LA DIGESTIONE DEGLI ALIMENTI

La digestione è l'insieme delle trasformazioni fisico-chimiche che gli alimenti subiscono  nell'apparato digerente, attraverso le quali avviene l'assimilazioni delle sostanze contenute nel cibo ingerito.
Gli alimenti sono costituiti da molecole troppo grandi per poter essere direttamente assorbite dall'intestino e per questo motivo sono trasformate. I processi digestivi provvedono, dopo l'assunzione dei cibi, alla loro fluidificazione e trasformazione in sostanze chimicamente più semplici. Successivamente vengono scisse ulteriormente fino a rendere possibile l'assimilazione. Alla fine di questi processi fisiologici, tutte le scorie non assimilate e non assimilabili, sono espulse con le feci.

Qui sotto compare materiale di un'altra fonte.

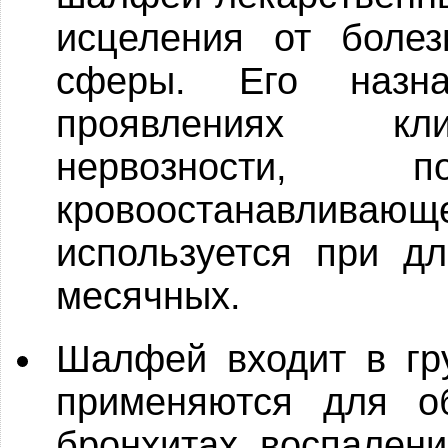
исцеления от болез
сферы. Его назн
проявлениях кли
нервозности, по
кровоостанавлив
используется при д
месячных.
Шалфей входит в гр
применяются для о
бронхитах, воспалени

I processi della digestione avvengono nei vari tratti dell'apparato digerente per azione meccanica: masticazione, contrazioni muscolari involontarie, movimenti peristaltici e da attività di enzimi secreti da formazioni ghiandolari, dall'azione della flora batterica intestinale, etc. L'assorbimento dei prodotti di demolizione delle sostanze alimentari si compie lungo tutta l'estensione dell'intestino tenue per mezzo di strutture assorbenti, i villi intestinali, che durante il periodo digestivo modificano continuamente la loro lunghezza. L'acqua e i sali inorganici sono assorbiti velocemente, gli idrati di carbonio lo sono solo come monosaccaridi (glucosio e galattosio) e le sostanze proteiche some aminoacidi.